Live flight tracking site shows crash of circling plane

Live flight tracking site FlightAware shows destinations and current routes. It’s everyday stuff for the most part, but around noon time today, a plane was circling above the ocean and crashed into the Gulf of Mexico.

CNN reports:

The Air Force, which had dispatched fighter jets to monitor the twin-engine Cessna 421, reported it crashed about 12:10 p.m., said Lt. Cmdr. Christopher O’Neil, a Coast Guard spokesman. The aircraft had been circling over the Gulf about 200 miles south of Panama City, Florida, another spokesman, Chief Petty Officer John Edwards, told CNN.

The plane took off from Slidell, Louisiana, en route to Sarasota, Florida, with a single pilot on board, a Federal Aviation Administration source told CNN. It had been circling at an altitude of about 28,000 feet.

Whoa.

[via @DataJunkie]

6 Comments

  • Due to story targeting (another result of data), I am now seeing other stories about aviation that all have maps from FlightAware when I visit certain web sites!

    This site is a treasure trove though. You can get any information about any commercial flight and most civilian flights. For security, most of the “live” information is delayed by an hour or so.

    The green line is actually not the true flight path. The aircraft sends a series of data points that form fragments of the actual flight path. Some type of curve fitting is performed to estimate the actual flight path based on the timestamps. What is cool about this site is that you can click on pretty much anything and get different cross sections of information.

Collected data entries
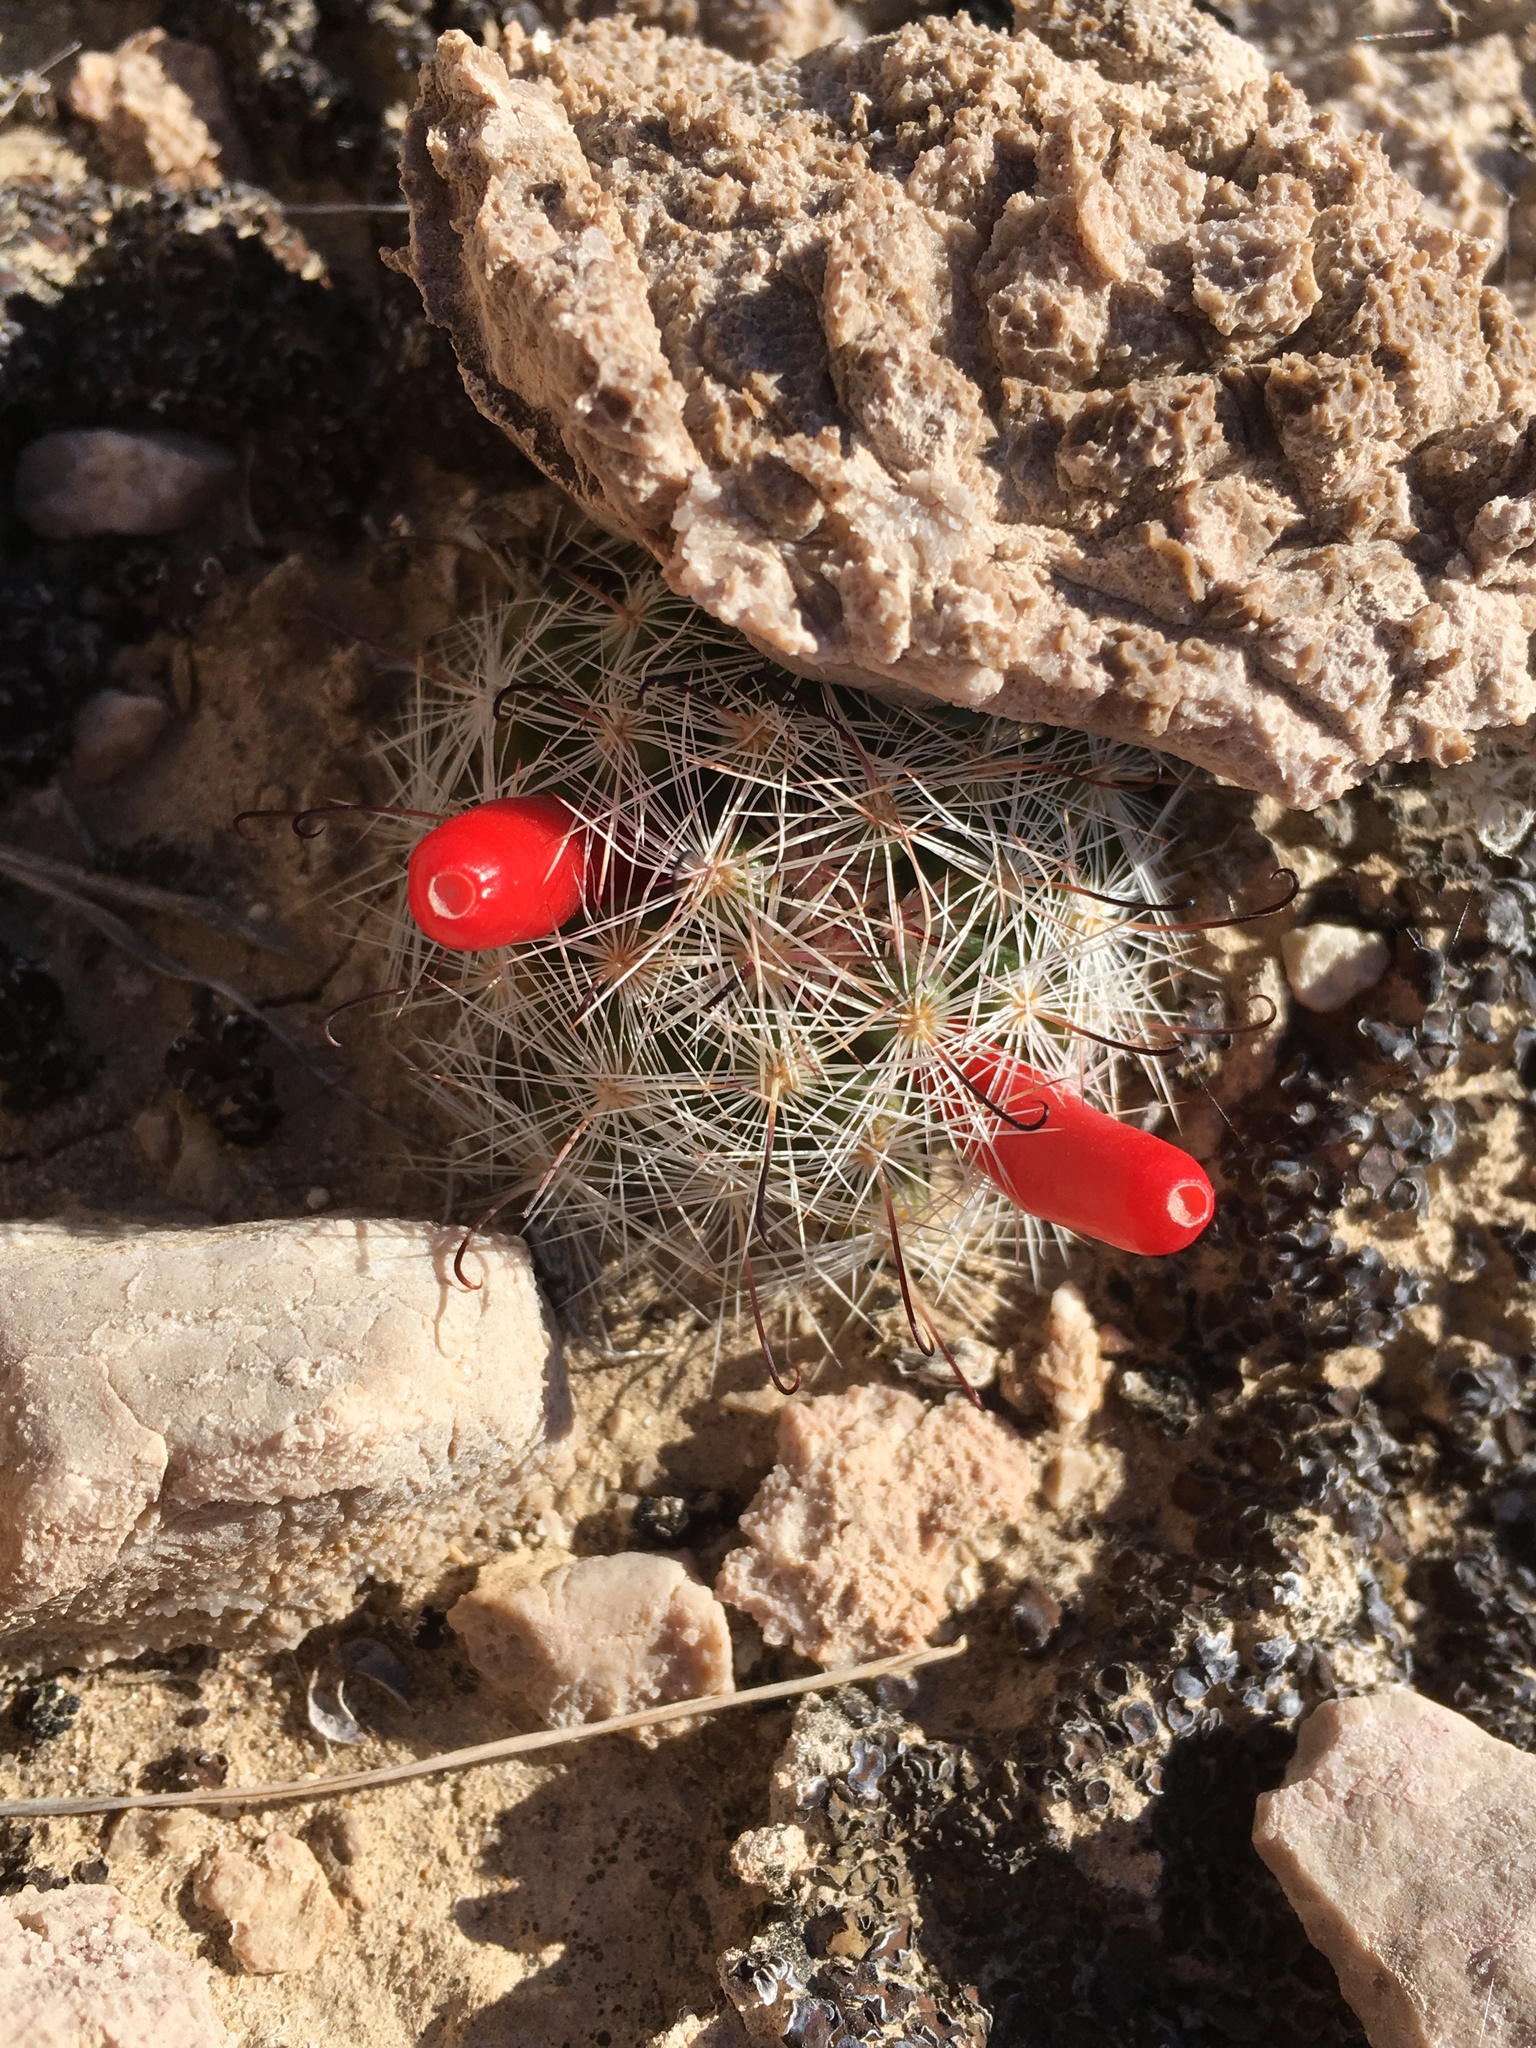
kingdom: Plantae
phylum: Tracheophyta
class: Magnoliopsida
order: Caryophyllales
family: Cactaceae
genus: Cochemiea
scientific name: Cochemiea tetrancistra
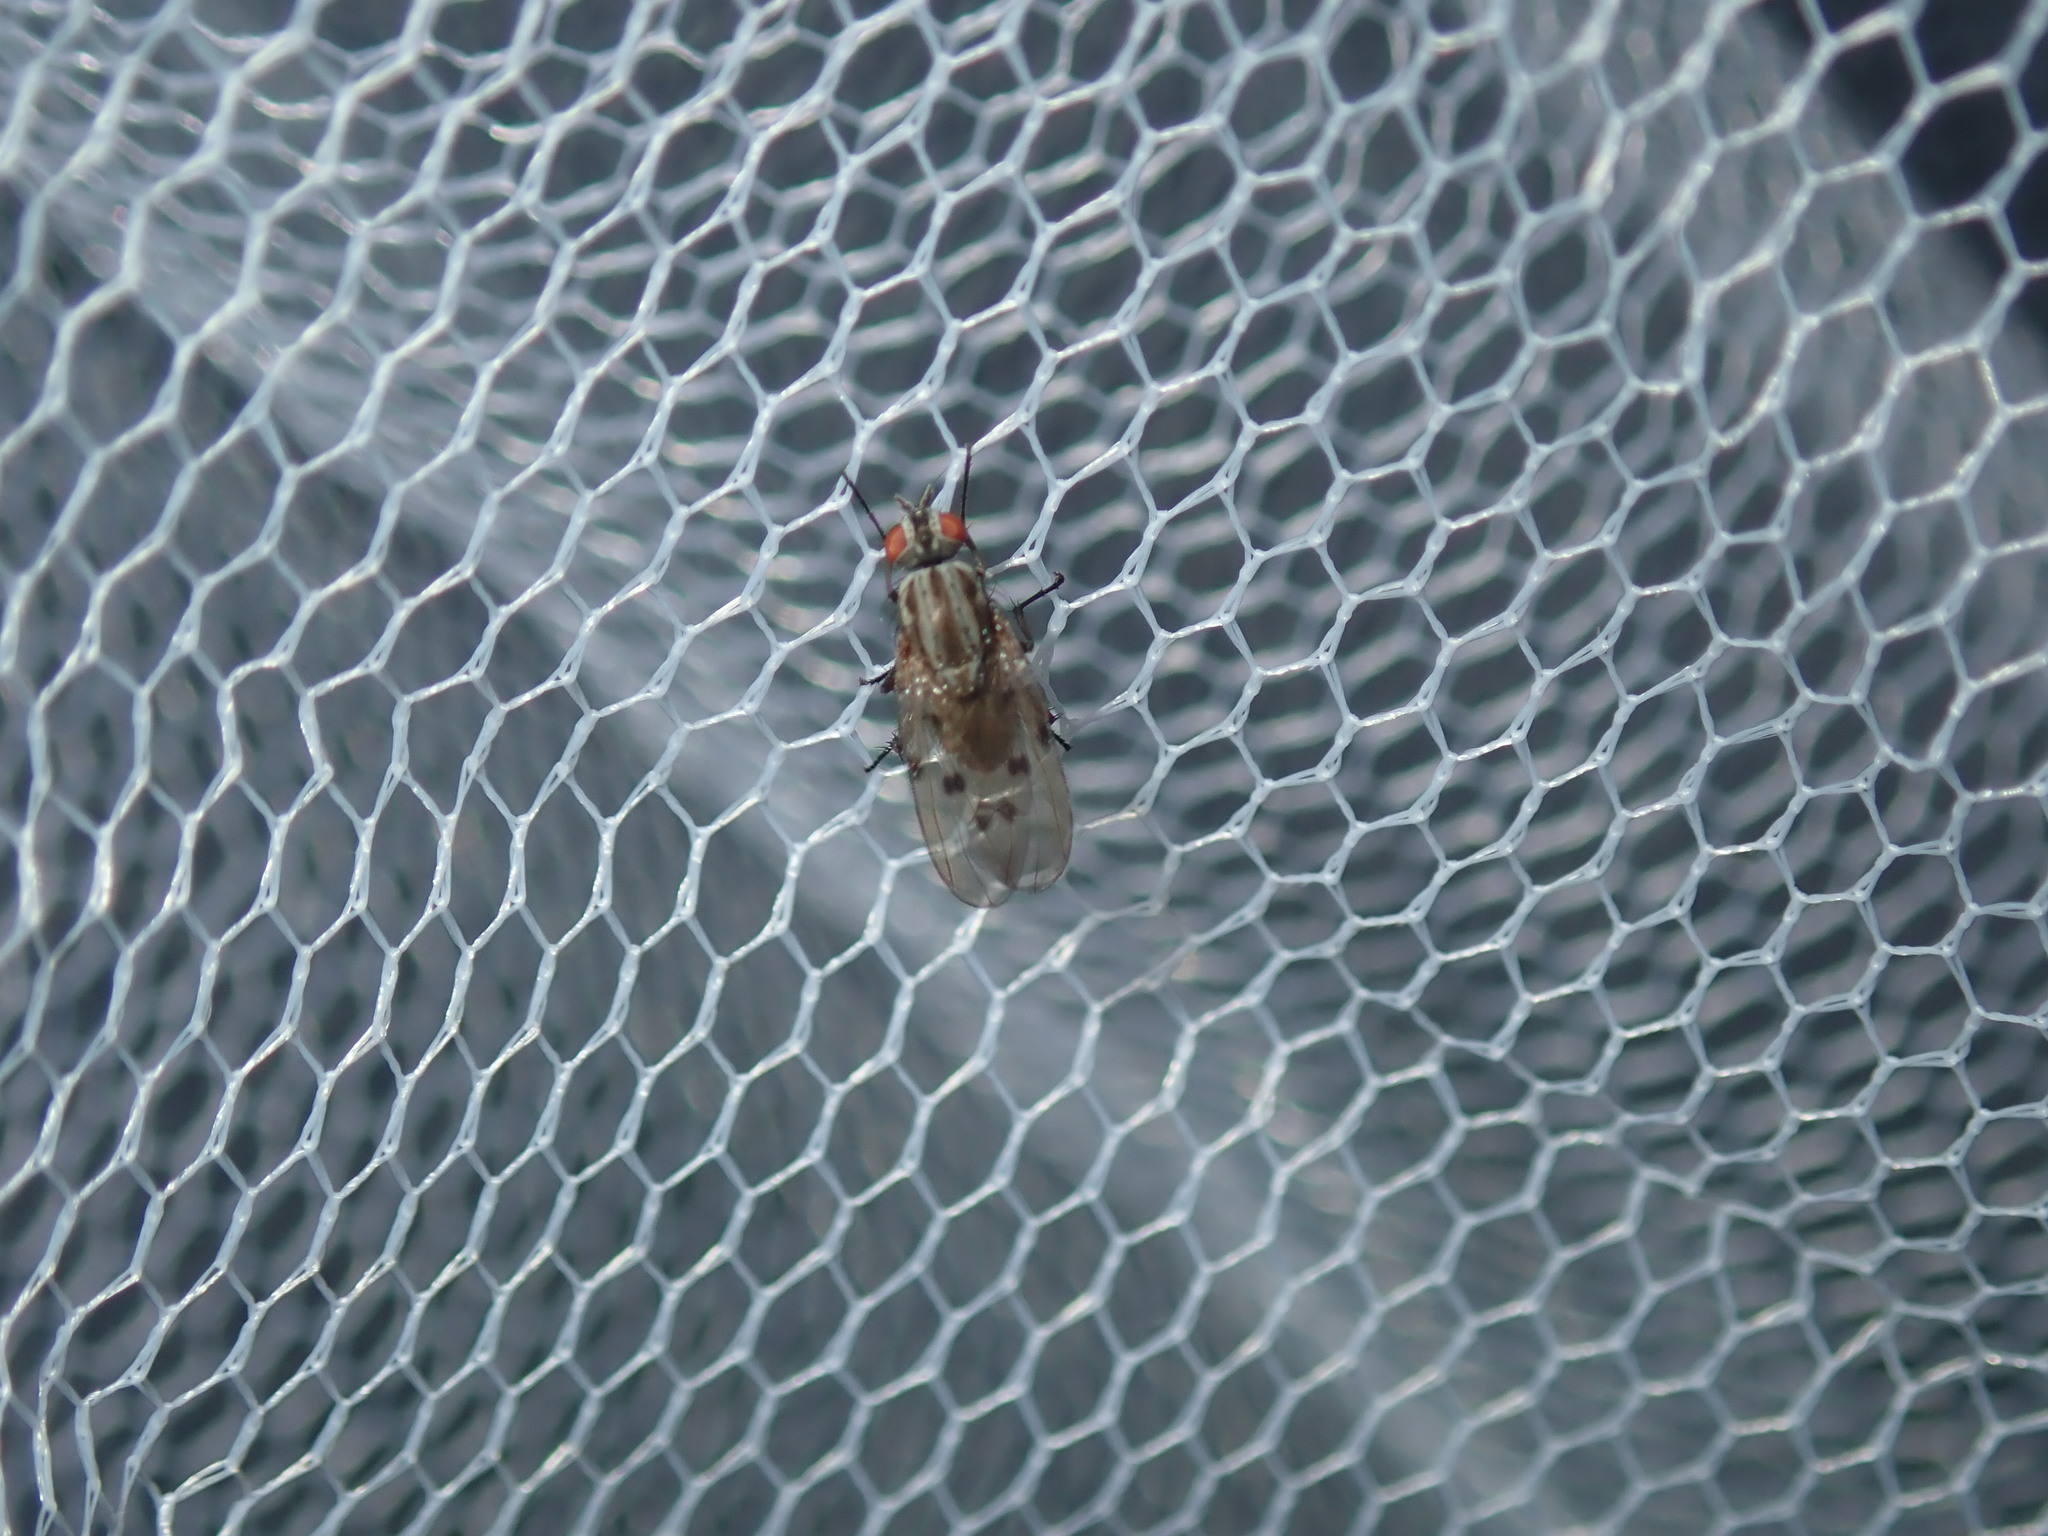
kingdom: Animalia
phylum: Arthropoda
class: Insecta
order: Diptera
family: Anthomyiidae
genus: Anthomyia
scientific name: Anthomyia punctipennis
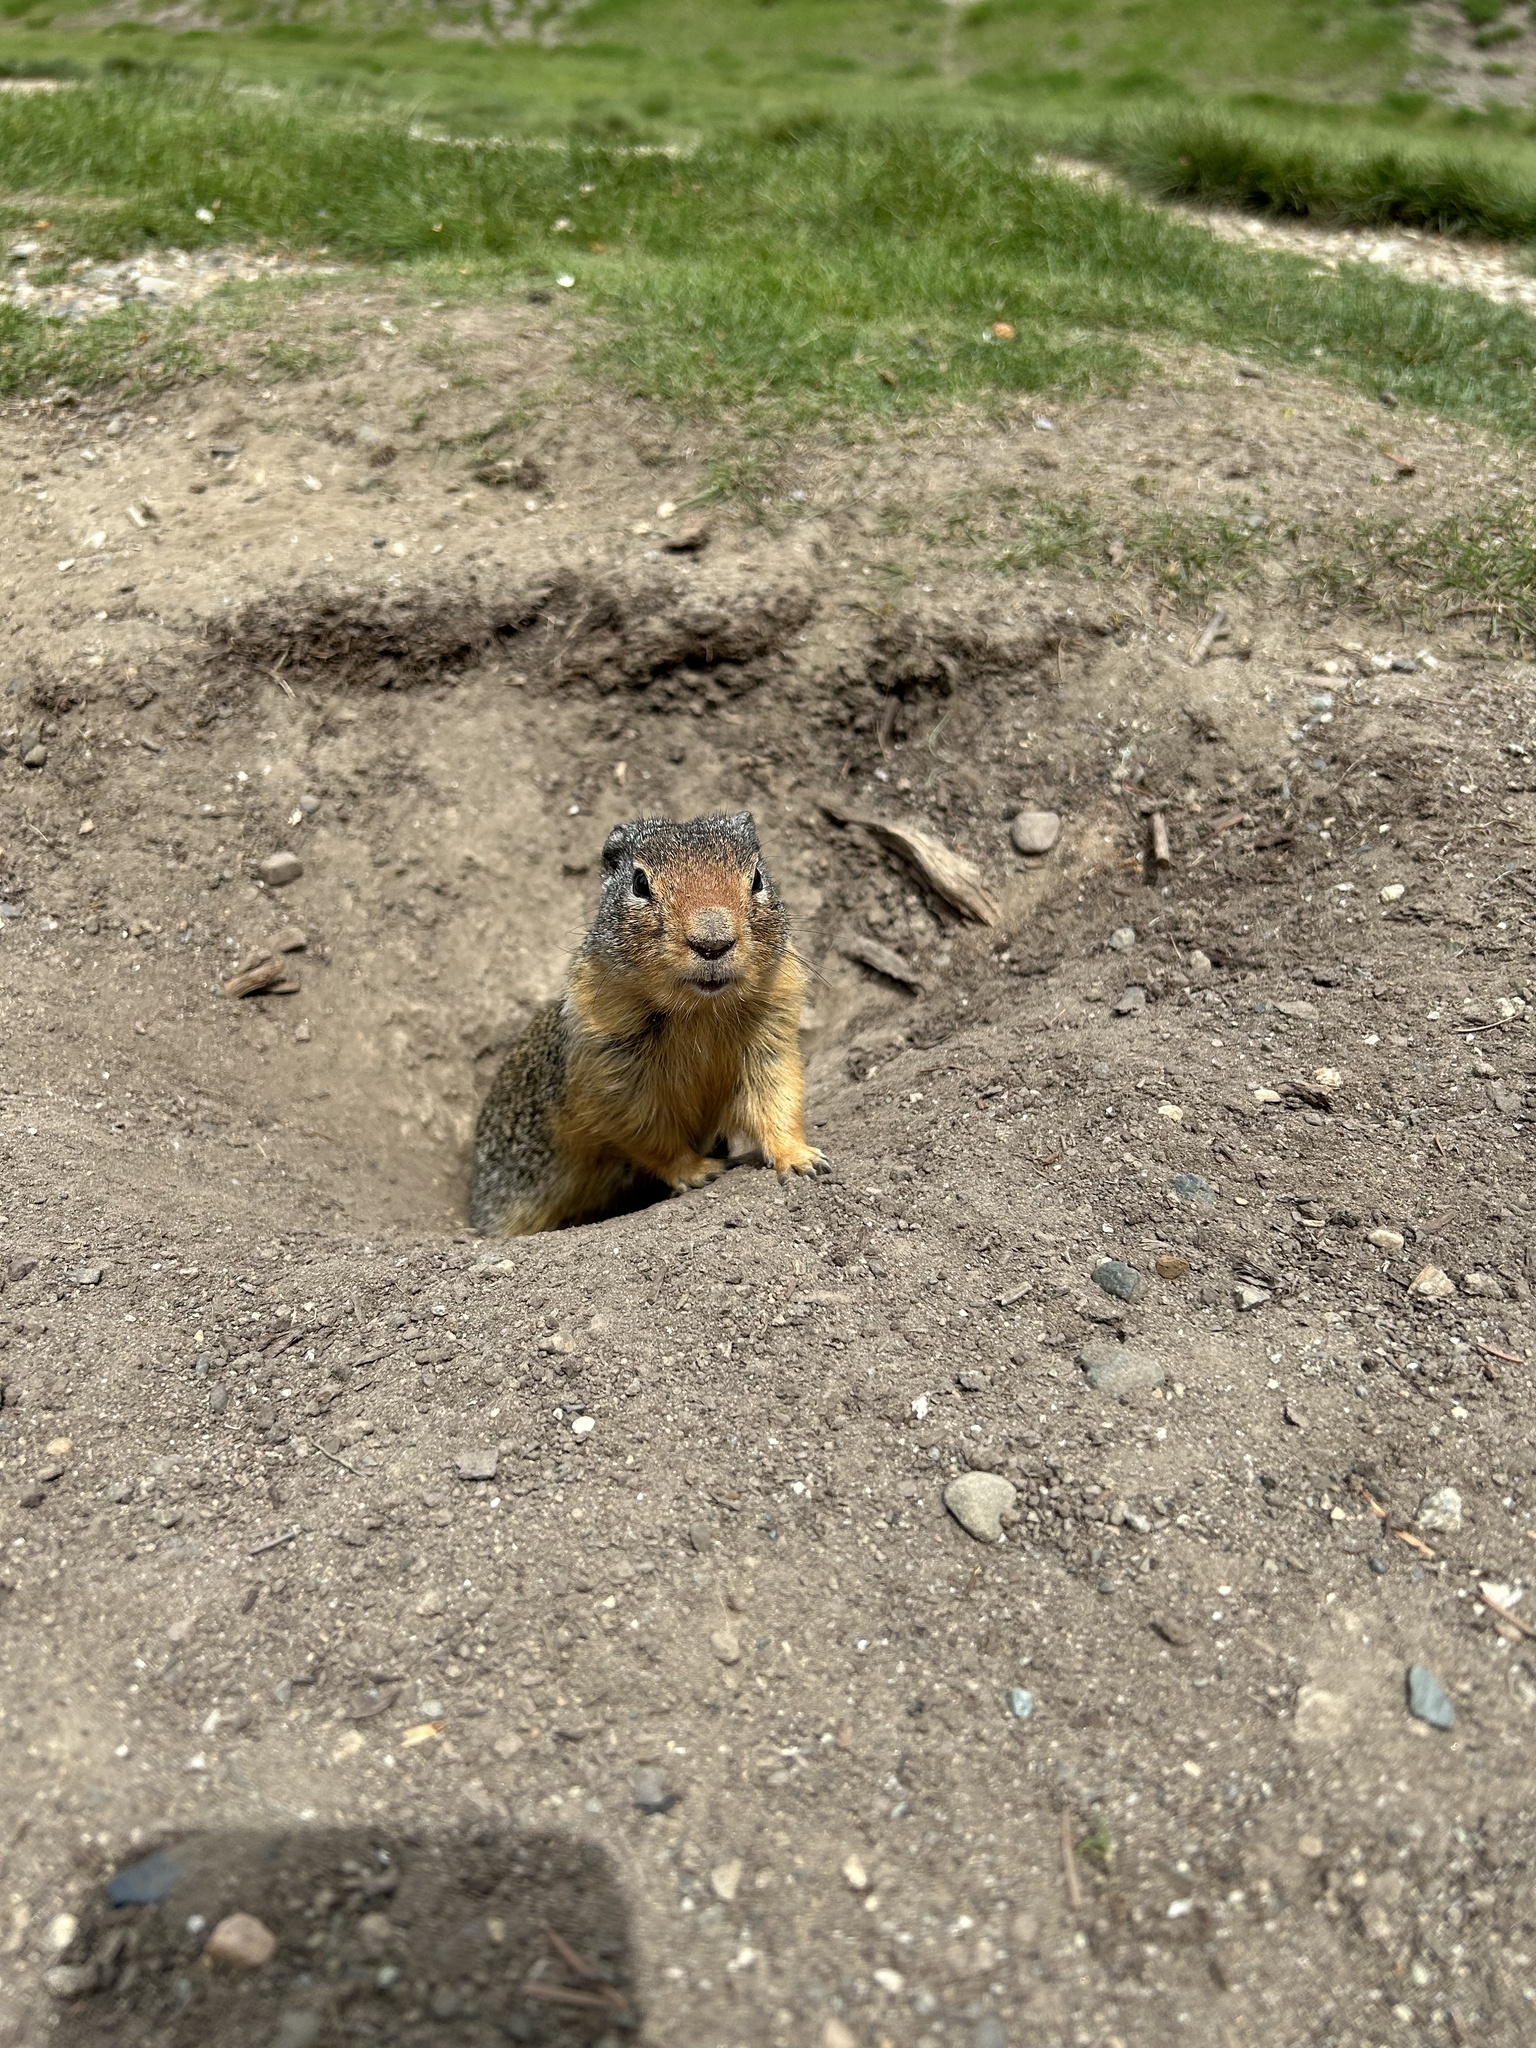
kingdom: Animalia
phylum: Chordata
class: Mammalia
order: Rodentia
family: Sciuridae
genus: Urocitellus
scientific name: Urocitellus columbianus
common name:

**INSTRUCTIONS FOR THE TASK:**
Answer these questions using the flight tracking post:
1. At what time did the Air Force report that the Cessna 421 crashed?
2. From which city did the plane take off?
3. According to the comment below the post, by about how long is most of the "live" information on FlightAware delayed?

**TASK RESPONSE:**
1. About 12:10 p.m.
2. Slidell, Louisiana.
3. An hour or so.